Page-level text extractions

-.-.-

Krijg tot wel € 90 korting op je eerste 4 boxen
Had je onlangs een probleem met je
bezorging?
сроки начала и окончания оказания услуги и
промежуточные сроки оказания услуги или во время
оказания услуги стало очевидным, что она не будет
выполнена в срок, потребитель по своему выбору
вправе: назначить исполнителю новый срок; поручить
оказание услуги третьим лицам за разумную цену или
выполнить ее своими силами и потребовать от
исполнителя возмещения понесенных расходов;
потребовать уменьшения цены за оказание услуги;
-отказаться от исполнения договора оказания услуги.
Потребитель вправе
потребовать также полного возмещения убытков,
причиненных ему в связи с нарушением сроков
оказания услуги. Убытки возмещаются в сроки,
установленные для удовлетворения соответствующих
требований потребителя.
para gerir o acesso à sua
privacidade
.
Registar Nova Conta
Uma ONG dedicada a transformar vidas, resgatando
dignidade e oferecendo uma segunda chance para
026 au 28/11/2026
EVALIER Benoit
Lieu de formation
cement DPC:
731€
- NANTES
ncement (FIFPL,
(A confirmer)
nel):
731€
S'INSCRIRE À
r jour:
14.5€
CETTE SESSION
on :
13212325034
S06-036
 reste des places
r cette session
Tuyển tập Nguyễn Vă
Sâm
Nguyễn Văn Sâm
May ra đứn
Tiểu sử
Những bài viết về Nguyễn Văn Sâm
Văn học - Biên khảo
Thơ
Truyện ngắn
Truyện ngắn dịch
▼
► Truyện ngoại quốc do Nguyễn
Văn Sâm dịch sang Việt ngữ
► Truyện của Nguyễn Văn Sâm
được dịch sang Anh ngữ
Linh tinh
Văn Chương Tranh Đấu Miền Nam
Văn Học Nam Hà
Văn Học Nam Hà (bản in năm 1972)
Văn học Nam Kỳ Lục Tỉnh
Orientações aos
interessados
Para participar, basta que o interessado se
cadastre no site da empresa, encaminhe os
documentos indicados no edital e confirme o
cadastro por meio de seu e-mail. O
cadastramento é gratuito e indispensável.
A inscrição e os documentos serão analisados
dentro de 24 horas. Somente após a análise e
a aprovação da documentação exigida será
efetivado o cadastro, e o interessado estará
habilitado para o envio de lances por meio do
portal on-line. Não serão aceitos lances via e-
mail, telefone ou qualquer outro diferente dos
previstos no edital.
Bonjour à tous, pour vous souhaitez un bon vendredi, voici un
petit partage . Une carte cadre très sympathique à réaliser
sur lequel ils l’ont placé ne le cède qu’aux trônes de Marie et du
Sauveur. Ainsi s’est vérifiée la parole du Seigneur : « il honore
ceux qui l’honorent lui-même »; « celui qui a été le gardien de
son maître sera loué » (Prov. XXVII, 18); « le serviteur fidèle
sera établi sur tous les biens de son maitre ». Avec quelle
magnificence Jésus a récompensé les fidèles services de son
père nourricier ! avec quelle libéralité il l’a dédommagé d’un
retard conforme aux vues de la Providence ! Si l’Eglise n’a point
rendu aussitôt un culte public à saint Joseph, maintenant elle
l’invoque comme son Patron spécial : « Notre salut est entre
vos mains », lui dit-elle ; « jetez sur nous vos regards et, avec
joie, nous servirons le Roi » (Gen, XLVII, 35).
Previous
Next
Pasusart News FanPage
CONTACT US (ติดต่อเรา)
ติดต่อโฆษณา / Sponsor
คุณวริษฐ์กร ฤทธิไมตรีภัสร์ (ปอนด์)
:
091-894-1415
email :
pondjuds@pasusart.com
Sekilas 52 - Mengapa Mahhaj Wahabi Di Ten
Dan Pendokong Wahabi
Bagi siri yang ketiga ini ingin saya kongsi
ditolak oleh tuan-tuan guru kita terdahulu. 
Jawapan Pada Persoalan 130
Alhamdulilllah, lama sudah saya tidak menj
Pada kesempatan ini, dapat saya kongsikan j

-.-.-

EXERCISE AIM
Reproduce all the records shown above, unchanged.

SOLVED EXERCISE
Krijg tot wel € 90 korting op je eerste 4 boxen
Had je onlangs een probleem met je
bezorging?
сроки начала и окончания оказания услуги и
промежуточные сроки оказания услуги или во время
оказания услуги стало очевидным, что она не будет
выполнена в срок, потребитель по своему выбору
вправе: назначить исполнителю новый срок; поручить
оказание услуги третьим лицам за разумную цену или
выполнить ее своими силами и потребовать от
исполнителя возмещения понесенных расходов;
потребовать уменьшения цены за оказание услуги;
-отказаться от исполнения договора оказания услуги.
Потребитель вправе
потребовать также полного возмещения убытков,
причиненных ему в связи с нарушением сроков
оказания услуги. Убытки возмещаются в сроки,
установленные для удовлетворения соответствующих
требований потребителя.
para gerir o acesso à sua
privacidade
.
Registar Nova Conta
Uma ONG dedicada a transformar vidas, resgatando
dignidade e oferecendo uma segunda chance para
026 au 28/11/2026
EVALIER Benoit
Lieu de formation
cement DPC:
731€
- NANTES
ncement (FIFPL,
(A confirmer)
nel):
731€
S'INSCRIRE À
r jour:
14.5€
CETTE SESSION
on :
13212325034
S06-036
 reste des places
r cette session
Tuyển tập Nguyễn Vă
Sâm
Nguyễn Văn Sâm
May ra đứn
Tiểu sử
Những bài viết về Nguyễn Văn Sâm
Văn học - Biên khảo
Thơ
Truyện ngắn
Truyện ngắn dịch
▼
► Truyện ngoại quốc do Nguyễn
Văn Sâm dịch sang Việt ngữ
► Truyện của Nguyễn Văn Sâm
được dịch sang Anh ngữ
Linh tinh
Văn Chương Tranh Đấu Miền Nam
Văn Học Nam Hà
Văn Học Nam Hà (bản in năm 1972)
Văn học Nam Kỳ Lục Tỉnh
Orientações aos
interessados
Para participar, basta que o interessado se
cadastre no site da empresa, encaminhe os
documentos indicados no edital e confirme o
cadastro por meio de seu e-mail. O
cadastramento é gratuito e indispensável.
A inscrição e os documentos serão analisados
dentro de 24 horas. Somente após a análise e
a aprovação da documentação exigida será
efetivado o cadastro, e o interessado estará
habilitado para o envio de lances por meio do
portal on-line. Não serão aceitos lances via e-
mail, telefone ou qualquer outro diferente dos
previstos no edital.
Bonjour à tous, pour vous souhaitez un bon vendredi, voici un
petit partage . Une carte cadre très sympathique à réaliser
sur lequel ils l’ont placé ne le cède qu’aux trônes de Marie et du
Sauveur. Ainsi s’est vérifiée la parole du Seigneur : « il honore
ceux qui l’honorent lui-même »; « celui qui a été le gardien de
son maître sera loué » (Prov. XXVII, 18); « le serviteur fidèle
sera établi sur tous les biens de son maitre ». Avec quelle
magnificence Jésus a récompensé les fidèles services de son
père nourricier ! avec quelle libéralité il l’a dédommagé d’un
retard conforme aux vues de la Providence ! Si l’Eglise n’a point
rendu aussitôt un culte public à saint Joseph, maintenant elle
l’invoque comme son Patron spécial : « Notre salut est entre
vos mains », lui dit-elle ; « jetez sur nous vos regards et, avec
joie, nous servirons le Roi » (Gen, XLVII, 35).
Previous
Next
Pasusart News FanPage
CONTACT US (ติดต่อเรา)
ติดต่อโฆษณา / Sponsor
คุณวริษฐ์กร ฤทธิไมตรีภัสร์ (ปอนด์)
:
091-894-1415
email :
pondjuds@pasusart.com
Sekilas 52 - Mengapa Mahhaj Wahabi Di Ten
Dan Pendokong Wahabi
Bagi siri yang ketiga ini ingin saya kongsi
ditolak oleh tuan-tuan guru kita terdahulu. 
Jawapan Pada Persoalan 130
Alhamdulilllah, lama sudah saya tidak menj
Pada kesempatan ini, dapat saya kongsikan j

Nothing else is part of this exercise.